# Directive 1:
Revise the book haul post from "On a damp October" through "severely cursed dynasty.", putting "factory" in place of "warehouse".
# Directive 2:
Answer these questions about the book haul post:
(a) About how many pages of Night Film did the reader get through before giving up?
(b) Since what year has Stanislas Cordova not been seen in public?
(c) In what month is Ashley Cordova's body found?
# Directive 3:
Write the next part of the book haul post, picking up after its last sentence.

=== Extract to read ===

Dear reader, I have a problem. My book buying has been out of control lately. This months excuse were the Bailey’s longlist for Women’s Fiction and the fact that I found many titles on Amazon for very cheap. There is only shame and joy for the having a lot of books delivered to my door. Here they all are:
I’m going to start this book haul with a book I was supposed to haul last month but it literally arrived on the day the post went up so it automatically got transferred to April and that is Marisha Pessl’s second novel, Night Film. Unfortunately, this is also a book I will probably be unhauling soon because it fell completely flat and I just didn’t really enjoy it. I made it about 400 pages in before I said to myself that a thriller is supposed to be thrilling. I simply didn’t care about the characters or the story. The protagonist was a 40-year-old man who acted like a 20-year-old guy. The story was way too repetitive and so the element of excitement and enthrallment was completely missing and I just decided I have better things to do and better books to read than this one. I guess I could have endured it untill the end if it wasn’t a thriller but I couldn’t be bothered anymore. According to the reviews, readers are divided between her debut novel and her second novel. Apparently, either they enjoy the first one and hate the second one or the other way around. Have you read Pessl’s first novel? Should I also give it a try? Book synopsis:
Everybody has a Cordova story. Cult horror director Stanislas Cordova hasn’t been seen in public since 1977. To his fans he is an enigma. To journalist Scott McGrath he is the enemy. To Ashley he was a father.
On a damp October night the body of young, beautiful Ashley Cordova is found in an abandoned warehouse in lower Manhattan. Her suicide appears to be the latest tragedy to hit a severely cursed dynasty.
For McGrath, another death connected to the legendary director seems more than a coincidence. Driven by revenge, curiosity and a need for the truth, he finds himself pulled into a hypnotic, disorientating world, where almost everyone seems afraid.
The last time McGrath got close to exposing Cordova, he lost his marriage and his career. This time he could lose his grip on reality.

=== Stored records ===

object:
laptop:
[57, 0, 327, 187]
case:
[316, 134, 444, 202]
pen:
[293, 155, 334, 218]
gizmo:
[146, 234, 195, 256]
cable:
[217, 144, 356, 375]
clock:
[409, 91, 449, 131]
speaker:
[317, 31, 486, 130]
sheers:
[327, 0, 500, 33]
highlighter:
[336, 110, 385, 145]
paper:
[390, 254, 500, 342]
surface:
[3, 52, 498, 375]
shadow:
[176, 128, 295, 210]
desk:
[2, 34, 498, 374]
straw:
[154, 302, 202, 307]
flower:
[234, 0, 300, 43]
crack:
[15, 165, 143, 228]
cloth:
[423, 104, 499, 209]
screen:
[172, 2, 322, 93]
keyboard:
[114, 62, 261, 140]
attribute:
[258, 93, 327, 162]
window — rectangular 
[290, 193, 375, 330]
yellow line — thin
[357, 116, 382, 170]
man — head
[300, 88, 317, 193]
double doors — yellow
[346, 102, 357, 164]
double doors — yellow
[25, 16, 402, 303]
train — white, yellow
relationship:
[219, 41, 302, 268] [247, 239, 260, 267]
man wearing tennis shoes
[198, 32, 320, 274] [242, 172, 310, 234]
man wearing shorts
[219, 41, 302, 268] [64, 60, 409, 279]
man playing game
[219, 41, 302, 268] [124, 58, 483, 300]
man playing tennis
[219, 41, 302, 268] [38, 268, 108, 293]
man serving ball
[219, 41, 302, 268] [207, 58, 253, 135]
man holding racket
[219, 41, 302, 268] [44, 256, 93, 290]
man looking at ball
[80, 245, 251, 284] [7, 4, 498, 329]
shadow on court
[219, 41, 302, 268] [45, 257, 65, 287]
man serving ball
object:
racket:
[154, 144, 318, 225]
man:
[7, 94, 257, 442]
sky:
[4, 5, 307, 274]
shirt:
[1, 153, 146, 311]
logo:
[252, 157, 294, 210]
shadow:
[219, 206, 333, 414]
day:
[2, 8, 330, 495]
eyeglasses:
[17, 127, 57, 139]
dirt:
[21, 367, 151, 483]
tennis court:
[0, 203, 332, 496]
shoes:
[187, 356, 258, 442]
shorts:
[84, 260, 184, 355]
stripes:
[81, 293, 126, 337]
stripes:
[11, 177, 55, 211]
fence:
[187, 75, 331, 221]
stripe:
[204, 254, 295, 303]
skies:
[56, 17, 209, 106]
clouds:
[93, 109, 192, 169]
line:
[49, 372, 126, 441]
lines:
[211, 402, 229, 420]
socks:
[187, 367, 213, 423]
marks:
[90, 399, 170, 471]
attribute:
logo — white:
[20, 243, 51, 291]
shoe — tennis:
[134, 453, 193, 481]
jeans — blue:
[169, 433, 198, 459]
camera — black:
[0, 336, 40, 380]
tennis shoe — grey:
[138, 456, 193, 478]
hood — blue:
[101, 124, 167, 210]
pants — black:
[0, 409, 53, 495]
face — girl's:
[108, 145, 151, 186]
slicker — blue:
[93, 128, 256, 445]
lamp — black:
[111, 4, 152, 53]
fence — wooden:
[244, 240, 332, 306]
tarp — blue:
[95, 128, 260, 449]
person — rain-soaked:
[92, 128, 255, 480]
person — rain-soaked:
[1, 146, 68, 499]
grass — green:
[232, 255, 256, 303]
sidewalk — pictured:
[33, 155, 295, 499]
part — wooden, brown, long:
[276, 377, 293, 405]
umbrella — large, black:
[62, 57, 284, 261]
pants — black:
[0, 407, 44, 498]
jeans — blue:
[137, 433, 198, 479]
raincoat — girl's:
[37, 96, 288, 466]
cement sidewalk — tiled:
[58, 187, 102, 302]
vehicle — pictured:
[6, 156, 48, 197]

===

# Exercise answer 1:
On a damp October night the body of young, beautiful Ashley Cordova is found in an abandoned factory in lower Manhattan. Her suicide appears to be the latest tragedy to hit a severely cursed dynasty.

# Exercise answer 2:
(a) About 400 pages.
(b) 1977.
(c) October.

# Exercise answer 3:
And now let’s start with the Bailey’s nominees I went crazy and bought. First of all, I found The Mare from a thrift shop on Amazon for very cheap in a hardcover edition and I thought, why not? I’ll tell you now why not. The Mare seems to be a novel that a lot of people did not enjoy reading at all. It’s been called a huge disappointment and that it did not belong to be in the longlist (it didn’t make it into the shortlist, I found out after I bought it). But hell, why not give it a try. Book synopsis:
Velveteen Vargas is eleven years old, a Fresh Air Fund kid from Brooklyn. Her host family is a couple in upstate New York: Ginger, a failed artist on the fringe of Alcoholics Anonymous, and Paul, an academic who wonders what it will mean to “make a difference” in such a contrived situation. The Mare illuminates the couple’s changing relationship with Velvet over the course of several years, as well as Velvet’s powerful encounter with the horses at the stable down the road, as Gaitskill weaves together Velvet’s vital inner-city community and the privileged country world of Ginger and Paul.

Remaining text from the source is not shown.